Abstract Body (Do not enter title and authors here): Background: Evidence suggests that adipocytes can release extracellular vesicles (EVs) containing mitochondria into the bloodstream, facilitating inter-organ mitochondrial transfer. Clinically, obesity and diabetes are strongly associated with the development of heart failure with preserved ejection fraction (HFpEF). Due to chronic energy stress, white adipocytes from obese or type 2 diabetic (T2D) patients may generate mitochondria that are oxidatively damaged. However, it remains unclear whether these mitochondrial fragments are encapsulated within adipocyte-derived EVs (AdEVs) and transported via the bloodstream to target organs like the heart, potentially contributing to HFpEF.
Hypothesis: We hypothesize that in patients with coronary artery disease (CAD) and concomitant T2D, the plasma levels of mitochondrial fragments within AdEVs are elevated, accompanied by increased oxidative stress, potentially correlating with the severity of HFpEF.
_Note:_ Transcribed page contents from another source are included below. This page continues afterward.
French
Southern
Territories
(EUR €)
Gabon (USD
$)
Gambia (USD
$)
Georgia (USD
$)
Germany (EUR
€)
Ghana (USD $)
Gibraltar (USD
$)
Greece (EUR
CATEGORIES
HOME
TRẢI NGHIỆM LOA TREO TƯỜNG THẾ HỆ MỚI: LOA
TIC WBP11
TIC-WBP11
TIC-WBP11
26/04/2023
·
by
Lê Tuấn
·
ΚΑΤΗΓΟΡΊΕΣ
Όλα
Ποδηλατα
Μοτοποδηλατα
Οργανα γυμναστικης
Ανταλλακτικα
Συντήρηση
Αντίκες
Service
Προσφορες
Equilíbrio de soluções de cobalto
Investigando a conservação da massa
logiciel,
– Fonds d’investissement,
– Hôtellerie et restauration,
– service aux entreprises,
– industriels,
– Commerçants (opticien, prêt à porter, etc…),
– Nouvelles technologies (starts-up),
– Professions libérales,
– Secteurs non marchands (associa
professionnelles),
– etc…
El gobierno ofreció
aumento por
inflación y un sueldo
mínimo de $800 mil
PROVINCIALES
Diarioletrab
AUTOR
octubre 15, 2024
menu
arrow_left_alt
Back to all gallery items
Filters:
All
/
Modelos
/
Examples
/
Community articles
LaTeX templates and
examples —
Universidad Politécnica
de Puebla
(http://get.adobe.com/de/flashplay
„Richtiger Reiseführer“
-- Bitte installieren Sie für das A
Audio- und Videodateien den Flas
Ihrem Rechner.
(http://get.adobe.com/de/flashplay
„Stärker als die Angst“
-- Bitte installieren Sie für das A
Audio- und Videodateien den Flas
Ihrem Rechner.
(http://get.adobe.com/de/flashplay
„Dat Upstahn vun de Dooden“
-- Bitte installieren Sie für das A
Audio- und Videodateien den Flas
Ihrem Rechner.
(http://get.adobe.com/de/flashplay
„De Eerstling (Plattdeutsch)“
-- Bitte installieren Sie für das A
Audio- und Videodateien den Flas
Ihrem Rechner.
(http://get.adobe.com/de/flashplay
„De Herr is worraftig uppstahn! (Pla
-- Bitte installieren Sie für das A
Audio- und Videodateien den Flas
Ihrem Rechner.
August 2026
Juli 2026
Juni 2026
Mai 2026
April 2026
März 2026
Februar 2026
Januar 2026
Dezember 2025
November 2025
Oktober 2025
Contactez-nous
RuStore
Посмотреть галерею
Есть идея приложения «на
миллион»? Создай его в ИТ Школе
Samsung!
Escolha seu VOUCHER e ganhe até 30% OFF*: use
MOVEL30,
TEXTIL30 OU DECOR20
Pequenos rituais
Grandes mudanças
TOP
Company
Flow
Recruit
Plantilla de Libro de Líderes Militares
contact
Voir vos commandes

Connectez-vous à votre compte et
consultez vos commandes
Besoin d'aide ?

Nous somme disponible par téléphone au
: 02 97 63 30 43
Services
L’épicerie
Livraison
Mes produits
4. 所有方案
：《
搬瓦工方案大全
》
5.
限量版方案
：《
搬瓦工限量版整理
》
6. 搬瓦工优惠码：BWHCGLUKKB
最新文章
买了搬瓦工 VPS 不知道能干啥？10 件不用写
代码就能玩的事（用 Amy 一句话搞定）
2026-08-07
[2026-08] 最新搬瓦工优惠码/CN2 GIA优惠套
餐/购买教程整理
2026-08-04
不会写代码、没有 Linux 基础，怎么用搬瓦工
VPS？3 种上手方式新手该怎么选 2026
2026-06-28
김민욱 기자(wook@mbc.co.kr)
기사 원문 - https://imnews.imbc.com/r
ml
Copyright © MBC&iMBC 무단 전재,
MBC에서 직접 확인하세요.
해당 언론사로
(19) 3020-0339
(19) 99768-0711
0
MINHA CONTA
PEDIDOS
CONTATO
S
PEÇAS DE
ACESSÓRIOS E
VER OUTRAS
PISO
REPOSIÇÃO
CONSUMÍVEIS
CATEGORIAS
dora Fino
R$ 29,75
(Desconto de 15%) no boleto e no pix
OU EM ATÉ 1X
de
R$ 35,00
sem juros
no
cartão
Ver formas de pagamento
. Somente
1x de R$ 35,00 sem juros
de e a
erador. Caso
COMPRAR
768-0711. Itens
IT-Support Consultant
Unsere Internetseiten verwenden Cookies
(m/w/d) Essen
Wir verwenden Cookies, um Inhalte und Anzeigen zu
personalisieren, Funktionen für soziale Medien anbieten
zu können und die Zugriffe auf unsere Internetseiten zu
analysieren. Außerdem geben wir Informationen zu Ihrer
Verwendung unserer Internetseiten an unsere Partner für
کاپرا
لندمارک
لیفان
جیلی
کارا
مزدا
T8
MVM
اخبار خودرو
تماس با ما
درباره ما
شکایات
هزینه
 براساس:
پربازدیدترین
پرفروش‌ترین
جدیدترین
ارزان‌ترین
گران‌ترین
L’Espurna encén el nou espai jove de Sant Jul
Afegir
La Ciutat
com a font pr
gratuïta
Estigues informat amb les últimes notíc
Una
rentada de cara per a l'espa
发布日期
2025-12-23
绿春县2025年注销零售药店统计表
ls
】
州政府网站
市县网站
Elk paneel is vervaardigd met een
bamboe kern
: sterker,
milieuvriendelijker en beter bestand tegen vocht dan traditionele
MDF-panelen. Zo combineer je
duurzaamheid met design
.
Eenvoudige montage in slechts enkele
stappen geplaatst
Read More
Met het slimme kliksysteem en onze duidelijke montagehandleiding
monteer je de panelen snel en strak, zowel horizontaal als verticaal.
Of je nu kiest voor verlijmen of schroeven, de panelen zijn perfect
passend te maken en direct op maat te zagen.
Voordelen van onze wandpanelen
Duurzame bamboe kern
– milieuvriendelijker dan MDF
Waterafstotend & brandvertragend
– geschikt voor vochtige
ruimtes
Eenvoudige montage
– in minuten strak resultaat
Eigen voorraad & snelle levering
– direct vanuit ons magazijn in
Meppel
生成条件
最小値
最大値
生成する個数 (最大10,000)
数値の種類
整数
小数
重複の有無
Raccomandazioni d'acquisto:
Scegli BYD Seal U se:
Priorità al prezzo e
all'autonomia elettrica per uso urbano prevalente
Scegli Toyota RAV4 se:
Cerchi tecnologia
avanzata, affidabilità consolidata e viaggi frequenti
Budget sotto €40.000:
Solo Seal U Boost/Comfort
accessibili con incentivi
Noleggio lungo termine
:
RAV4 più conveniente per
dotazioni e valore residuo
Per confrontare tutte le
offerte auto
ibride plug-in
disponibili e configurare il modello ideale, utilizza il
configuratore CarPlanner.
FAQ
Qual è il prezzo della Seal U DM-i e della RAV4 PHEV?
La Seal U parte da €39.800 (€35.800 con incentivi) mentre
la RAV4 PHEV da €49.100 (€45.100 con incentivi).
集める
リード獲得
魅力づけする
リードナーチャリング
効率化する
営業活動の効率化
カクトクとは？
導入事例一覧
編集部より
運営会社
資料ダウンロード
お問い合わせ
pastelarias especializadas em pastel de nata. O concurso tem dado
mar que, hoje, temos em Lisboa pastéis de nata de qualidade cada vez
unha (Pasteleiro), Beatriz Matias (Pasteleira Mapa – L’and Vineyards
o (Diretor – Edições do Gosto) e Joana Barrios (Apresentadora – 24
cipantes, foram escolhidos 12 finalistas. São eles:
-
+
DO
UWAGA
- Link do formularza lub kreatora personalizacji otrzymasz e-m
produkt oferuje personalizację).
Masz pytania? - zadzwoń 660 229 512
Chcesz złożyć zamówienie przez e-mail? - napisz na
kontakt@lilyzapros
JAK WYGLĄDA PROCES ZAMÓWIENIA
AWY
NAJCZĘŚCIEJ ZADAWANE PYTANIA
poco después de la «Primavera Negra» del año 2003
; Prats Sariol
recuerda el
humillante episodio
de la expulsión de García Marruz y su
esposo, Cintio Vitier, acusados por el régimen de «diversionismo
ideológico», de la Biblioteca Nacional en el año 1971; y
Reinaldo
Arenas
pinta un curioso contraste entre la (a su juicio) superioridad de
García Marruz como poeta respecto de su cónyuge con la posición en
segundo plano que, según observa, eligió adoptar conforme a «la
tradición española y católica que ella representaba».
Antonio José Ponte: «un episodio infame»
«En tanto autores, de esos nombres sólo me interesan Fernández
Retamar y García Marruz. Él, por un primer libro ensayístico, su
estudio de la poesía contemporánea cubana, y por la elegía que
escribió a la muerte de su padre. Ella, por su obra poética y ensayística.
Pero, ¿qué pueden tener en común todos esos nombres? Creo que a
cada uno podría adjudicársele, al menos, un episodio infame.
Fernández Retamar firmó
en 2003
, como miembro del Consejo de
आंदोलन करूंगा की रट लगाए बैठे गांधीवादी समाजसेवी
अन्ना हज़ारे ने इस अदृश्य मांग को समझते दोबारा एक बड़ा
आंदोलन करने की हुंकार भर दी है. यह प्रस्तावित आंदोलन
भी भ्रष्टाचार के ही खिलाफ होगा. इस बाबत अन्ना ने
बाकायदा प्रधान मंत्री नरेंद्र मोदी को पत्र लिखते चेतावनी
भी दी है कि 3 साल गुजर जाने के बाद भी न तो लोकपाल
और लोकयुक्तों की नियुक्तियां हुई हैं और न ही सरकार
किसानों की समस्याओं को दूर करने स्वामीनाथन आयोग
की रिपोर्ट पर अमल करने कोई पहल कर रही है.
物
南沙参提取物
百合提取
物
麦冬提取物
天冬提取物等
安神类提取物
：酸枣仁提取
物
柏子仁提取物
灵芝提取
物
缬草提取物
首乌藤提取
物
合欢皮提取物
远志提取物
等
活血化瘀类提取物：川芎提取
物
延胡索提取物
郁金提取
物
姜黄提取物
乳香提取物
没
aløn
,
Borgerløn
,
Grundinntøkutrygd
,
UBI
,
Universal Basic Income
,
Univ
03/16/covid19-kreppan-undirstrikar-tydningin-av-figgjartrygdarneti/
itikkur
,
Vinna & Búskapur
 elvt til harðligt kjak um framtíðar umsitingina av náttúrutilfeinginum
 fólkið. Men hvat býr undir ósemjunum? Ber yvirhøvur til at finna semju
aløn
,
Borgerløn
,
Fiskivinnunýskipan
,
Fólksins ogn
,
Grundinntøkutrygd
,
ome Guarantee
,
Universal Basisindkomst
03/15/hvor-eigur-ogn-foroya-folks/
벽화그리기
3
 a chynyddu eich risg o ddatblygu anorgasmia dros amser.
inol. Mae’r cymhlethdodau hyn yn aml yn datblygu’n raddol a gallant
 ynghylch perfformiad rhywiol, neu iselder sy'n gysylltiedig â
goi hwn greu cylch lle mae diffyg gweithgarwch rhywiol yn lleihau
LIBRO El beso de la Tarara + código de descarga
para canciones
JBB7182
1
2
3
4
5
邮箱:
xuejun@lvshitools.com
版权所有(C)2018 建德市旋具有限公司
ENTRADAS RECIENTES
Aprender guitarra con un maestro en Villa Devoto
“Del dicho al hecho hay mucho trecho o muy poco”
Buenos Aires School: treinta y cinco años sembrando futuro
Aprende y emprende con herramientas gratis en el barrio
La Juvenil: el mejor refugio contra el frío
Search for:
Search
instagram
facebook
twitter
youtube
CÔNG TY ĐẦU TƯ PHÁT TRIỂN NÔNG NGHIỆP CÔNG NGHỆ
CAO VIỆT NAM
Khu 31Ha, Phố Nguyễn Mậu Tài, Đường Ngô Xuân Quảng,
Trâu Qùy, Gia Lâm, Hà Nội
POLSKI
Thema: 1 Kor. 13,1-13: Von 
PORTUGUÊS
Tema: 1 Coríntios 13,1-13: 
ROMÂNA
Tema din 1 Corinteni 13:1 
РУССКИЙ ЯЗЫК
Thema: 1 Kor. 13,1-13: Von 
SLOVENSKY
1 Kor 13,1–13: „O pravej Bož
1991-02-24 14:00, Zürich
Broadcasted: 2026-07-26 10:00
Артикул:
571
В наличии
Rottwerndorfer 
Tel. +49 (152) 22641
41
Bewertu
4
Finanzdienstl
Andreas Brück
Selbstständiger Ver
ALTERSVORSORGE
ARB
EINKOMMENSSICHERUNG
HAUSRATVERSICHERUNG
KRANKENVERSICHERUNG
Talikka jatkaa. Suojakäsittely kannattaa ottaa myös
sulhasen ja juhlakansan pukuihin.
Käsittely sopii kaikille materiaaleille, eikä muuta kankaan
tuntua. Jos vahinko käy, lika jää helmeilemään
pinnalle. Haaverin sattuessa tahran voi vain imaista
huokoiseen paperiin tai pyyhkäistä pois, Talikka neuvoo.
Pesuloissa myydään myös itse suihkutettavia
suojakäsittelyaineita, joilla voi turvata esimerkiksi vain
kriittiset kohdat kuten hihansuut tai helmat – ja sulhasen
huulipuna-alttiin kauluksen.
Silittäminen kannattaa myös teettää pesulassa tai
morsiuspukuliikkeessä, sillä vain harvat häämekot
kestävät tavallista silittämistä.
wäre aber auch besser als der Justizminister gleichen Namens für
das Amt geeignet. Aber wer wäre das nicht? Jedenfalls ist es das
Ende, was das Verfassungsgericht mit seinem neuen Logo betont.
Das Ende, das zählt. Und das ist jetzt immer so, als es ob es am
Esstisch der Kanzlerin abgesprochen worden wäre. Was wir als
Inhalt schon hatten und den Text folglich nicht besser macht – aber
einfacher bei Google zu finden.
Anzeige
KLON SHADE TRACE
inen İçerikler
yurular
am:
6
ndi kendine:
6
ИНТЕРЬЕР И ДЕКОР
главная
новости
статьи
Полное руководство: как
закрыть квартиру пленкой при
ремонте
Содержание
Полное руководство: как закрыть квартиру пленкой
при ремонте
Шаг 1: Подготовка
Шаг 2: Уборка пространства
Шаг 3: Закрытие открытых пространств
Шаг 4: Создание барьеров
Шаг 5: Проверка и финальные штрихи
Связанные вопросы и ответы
Methods and Results: Peripheral venous blood samples were collected from CAD patients with T2D (n=10) and healthy volunteers (n=10), followed by isolation and purification of small EVs (sEVs) from plasma. Compared to healthy controls, T2D patients exhibited significantly higher levels of oxidative stress in plasma (50±5 vs. 78±6 nmol, carbonylated protein content per plasma unit, P<0.01), which correlated with the severity of HFpEF (NT-proBNP: R²=0.64, P<0.05; E/e': R²=0.54, P<0.05). Additionally, T2D patients showed an increased number of plasma sEVs (4.15E+09 vs. 7.75E+09 particles per plasma unit, P<0.01), with enriched mitochondrial proteins (0.28±0.05 vs. 0.16±0.02 ng, TOMM20 content per sEV concentration unit, P<0.01) and elevated levels of oxidatively damaged proteins (7±2 vs. 12±2 nmol, carbonylated protein content per sEV concentration unit, P<0.01). Moreover, the proportion of AdEVs in the plasma was higher in T2D patients (5.30%±3.65% vs.17.88%±12.91% FABP4+/PKH26+ sEVs per plasma sEV unit, P<0.01). A significant positive correlation was also observed between the quantity of AdEVs and BMI in both groups (R²=0.42, P<0.01), as well as between AdEV content and the severity of HFpEF in T2D patients (NT-proBNP: R²=0.50, P<0.05; E/e': R²=0.50, P<0.05).
Conclusion: T2D patients exhibit an increase in circulating AdEVs containing oxidatively damaged mitochondrial protein fragments. These adipocyte-derived mitochondrial alterations are closely associated with elevated oxidative stress levels and the severity of HFpEF.